- The Washington Times - Monday, August 23, 2010

A federal judge issued a temporary hold Monday on the Obama administration’s new guidelines on human embryonic stem cell research, dealing the White House a serious setback in its efforts to promote the highly sensitive research with federal funding.

U.S. District Court Judge Royce Lamberth granted a preliminary injunction to a coalition of researchers and Christian groups and gave them hope for a successful trial outcome by indicating that President Obama’s executive order likely violates federal law.

In his March 2009 signing order, Mr. Obama lifted the Bush administration’s restrictions on federal funding for embryonic stem cell research. The National Institutes of Health published its final guidelines on the research in July 2009.

The problem, according to the 15-page opinion, is that the guidelines appear to violate an annually passed appropriations rule that prohibits the use of federal funds for research in which a human embryo is deliberately destroyed.

“[P]laintiffs have demonstrated a strong likelihood of success that the Guidelines violate the Dickey-Wicker Amendment,” Judge Lamberth wrote in the opinion.

Congress has spoken to the precise question at issue — whether federal funds may be used for research in which an embryo is destroyed,” he said. “Thus, as demonstrated by the plain language of the statute, the unambiguous intent of Congress is to prohibit the expenditure of federal funds on ‘research in which a human embryo or embryos are destroyed.’”

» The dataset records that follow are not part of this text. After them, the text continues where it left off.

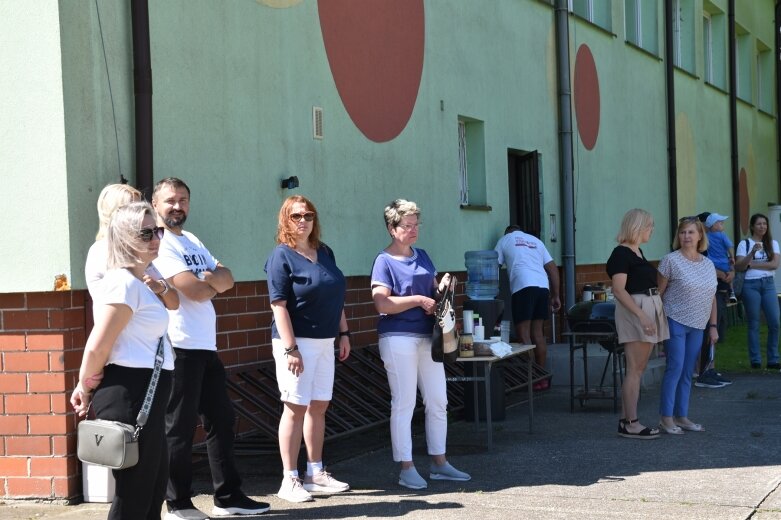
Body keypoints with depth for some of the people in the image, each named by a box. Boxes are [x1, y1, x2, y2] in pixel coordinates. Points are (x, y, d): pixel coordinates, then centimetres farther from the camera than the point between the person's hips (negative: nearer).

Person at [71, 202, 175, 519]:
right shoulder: (124, 283, -16)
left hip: (145, 393, 10)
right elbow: (97, 347, -19)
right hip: (129, 394, -10)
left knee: (154, 489, 19)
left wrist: (87, 388, 12)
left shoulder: (139, 282, 16)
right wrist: (86, 388, -4)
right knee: (134, 494, -3)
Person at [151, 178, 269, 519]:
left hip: (206, 347, 9)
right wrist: (215, 282, 1)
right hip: (179, 348, -9)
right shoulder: (159, 244, -10)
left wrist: (208, 280, -13)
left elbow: (227, 277, 9)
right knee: (179, 427, -1)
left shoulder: (193, 242, 18)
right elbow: (195, 291, -20)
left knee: (222, 419, 13)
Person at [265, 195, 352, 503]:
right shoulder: (282, 256, -10)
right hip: (298, 341, -7)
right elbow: (279, 305, -15)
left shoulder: (325, 252, 11)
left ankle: (316, 473, 20)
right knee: (296, 408, -4)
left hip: (325, 341, 7)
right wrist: (290, 348, -21)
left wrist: (343, 333, 13)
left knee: (319, 406, 11)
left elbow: (336, 296, 19)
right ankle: (289, 481, 1)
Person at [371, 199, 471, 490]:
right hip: (398, 338, -7)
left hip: (427, 336, 7)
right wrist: (418, 299, -17)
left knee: (438, 401, 9)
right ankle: (406, 469, 5)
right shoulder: (385, 261, -7)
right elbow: (382, 304, -16)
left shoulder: (422, 256, 13)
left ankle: (439, 463, 19)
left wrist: (442, 287, 0)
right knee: (404, 403, -2)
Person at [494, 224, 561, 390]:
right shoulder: (536, 241, 27)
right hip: (543, 287, 5)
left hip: (523, 287, -5)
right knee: (538, 333, 11)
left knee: (523, 334, -5)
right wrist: (555, 296, 21)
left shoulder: (505, 240, 16)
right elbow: (553, 268, 20)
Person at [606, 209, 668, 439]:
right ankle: (631, 424, -6)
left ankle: (626, 420, 13)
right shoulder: (621, 253, -11)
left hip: (650, 309, 9)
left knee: (638, 369, 9)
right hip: (634, 311, -9)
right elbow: (619, 290, -18)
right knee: (635, 370, -8)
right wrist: (641, 315, -24)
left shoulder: (638, 252, 17)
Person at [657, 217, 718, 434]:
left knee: (687, 373, 9)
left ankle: (682, 417, 16)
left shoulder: (708, 264, 10)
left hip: (697, 326, 6)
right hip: (676, 323, -6)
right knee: (675, 368, -9)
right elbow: (658, 292, -5)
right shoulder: (671, 261, -7)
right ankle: (666, 418, -3)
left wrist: (713, 326, 13)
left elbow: (712, 297, 16)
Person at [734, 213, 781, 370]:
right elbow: (739, 266, -6)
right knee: (754, 324, 0)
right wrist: (752, 252, -19)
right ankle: (755, 360, 5)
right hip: (751, 285, -2)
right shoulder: (744, 244, 3)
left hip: (768, 284, 3)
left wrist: (752, 264, -7)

Once the question of the law is decided, Judge Lamberth added in a passage that heartened pro-lifers, the fact question “is whether [embryonic stem cell] research is research in which a human embryo is destroyed. The court concludes that it is.”

Steven H. Aden, a counsel with the Alliance Defense Fund, one of the conservative groups that provided legal help in the case, said, “The American people should not be forced to pay for experiments — prohibited by federal law — that destroy human life. The court is simply enforcing an existing law passed by Congress that prevents Americans from paying another penny for needless research on human embryos.”

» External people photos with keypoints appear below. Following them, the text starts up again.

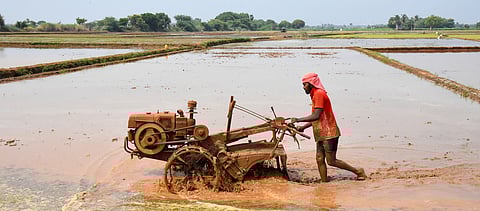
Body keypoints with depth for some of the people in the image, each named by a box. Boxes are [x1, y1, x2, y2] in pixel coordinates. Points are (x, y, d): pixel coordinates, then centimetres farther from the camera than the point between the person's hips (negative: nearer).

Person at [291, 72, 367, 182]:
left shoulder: (319, 94, -15)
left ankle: (358, 171, 7)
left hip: (329, 133, -10)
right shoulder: (315, 95, 16)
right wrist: (303, 127, 18)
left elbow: (316, 116, -24)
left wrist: (298, 119, -17)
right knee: (320, 160, 5)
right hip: (322, 135, 10)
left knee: (331, 161, -4)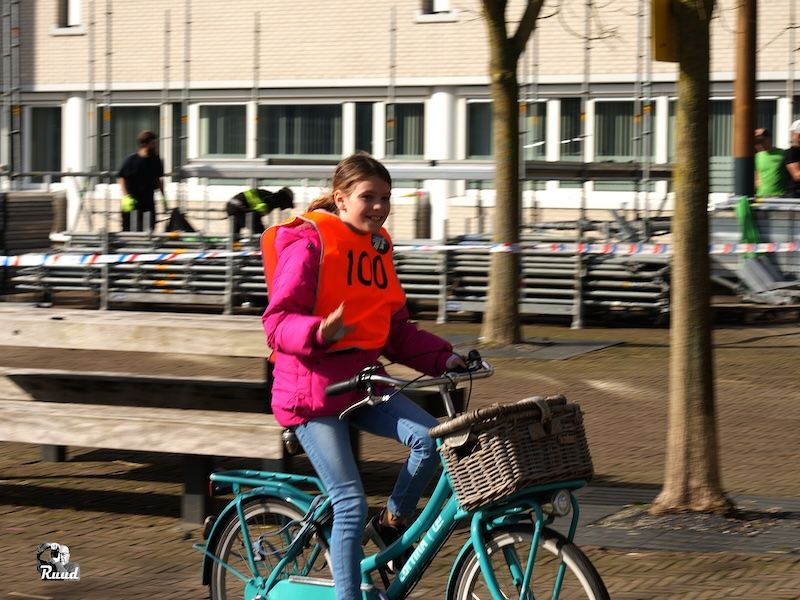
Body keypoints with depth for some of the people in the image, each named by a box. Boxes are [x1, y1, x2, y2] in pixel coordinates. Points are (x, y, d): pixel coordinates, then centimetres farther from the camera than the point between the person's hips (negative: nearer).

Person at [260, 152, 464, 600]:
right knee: (351, 502, -11)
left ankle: (393, 522, 6)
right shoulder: (309, 244, -12)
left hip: (364, 380, 6)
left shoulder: (378, 247, 11)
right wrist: (321, 332, -38)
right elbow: (278, 320, -18)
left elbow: (395, 327, 17)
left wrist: (442, 357, 3)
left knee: (430, 437, -18)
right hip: (313, 386, -6)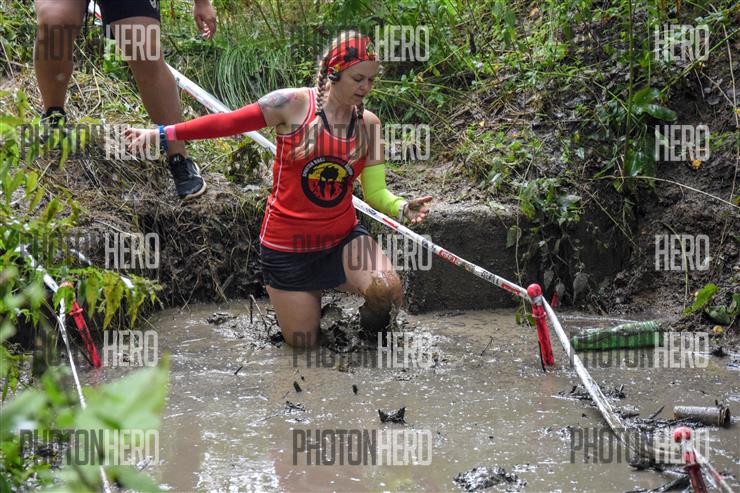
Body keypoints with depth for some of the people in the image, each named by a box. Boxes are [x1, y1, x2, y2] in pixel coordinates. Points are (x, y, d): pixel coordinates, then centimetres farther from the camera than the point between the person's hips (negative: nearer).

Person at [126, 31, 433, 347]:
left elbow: (375, 194, -1)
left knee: (386, 291, -26)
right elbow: (226, 123, -11)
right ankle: (311, 290, 39)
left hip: (341, 238, 2)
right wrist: (163, 133, -15)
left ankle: (374, 311, 12)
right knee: (302, 342, 5)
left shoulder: (369, 125, -2)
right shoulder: (294, 104, -14)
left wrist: (403, 209, -22)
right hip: (287, 246, -2)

Attorneys for the Justice Department had argued that the destruction of an embryo and research on the destroyed embryo should be viewed as separate legal acts.

The NIH guidelines “recognize the distinction … between the derivation of stem cells from an embryo that results in the embryo’s destruction, for which federal funding is prohibited, and research involving [stem cells] that does not involve an embryo nor result in an embryo’s destruction, for which federal funding is permitted,” according to the defense brief.

But the judge rejected the argument.

“If one step or ‘piece of research’ of an [embryonic stem cell] research project results in the destruction of an embryo, the entire project is precluded from receiving federal funding by the Dickey-Wicker Amendment,” wrote Judge Lamberth, a 1987 appointee of President Reagan.

Foes of embryonic stem cell research applauded the ruling.

“The court said, ‘Hey, listen, all of this is part of the research. You can’t do the research without killing embryos,’” said Dr. David Stevens, chief executive officer of the Christian Medical and Dental Association, one of the organizations that filed the lawsuit.

However, Sean Tipton, public affairs director for the American Society for Reproductive Medicine, called the decision “incredibly disruptive.”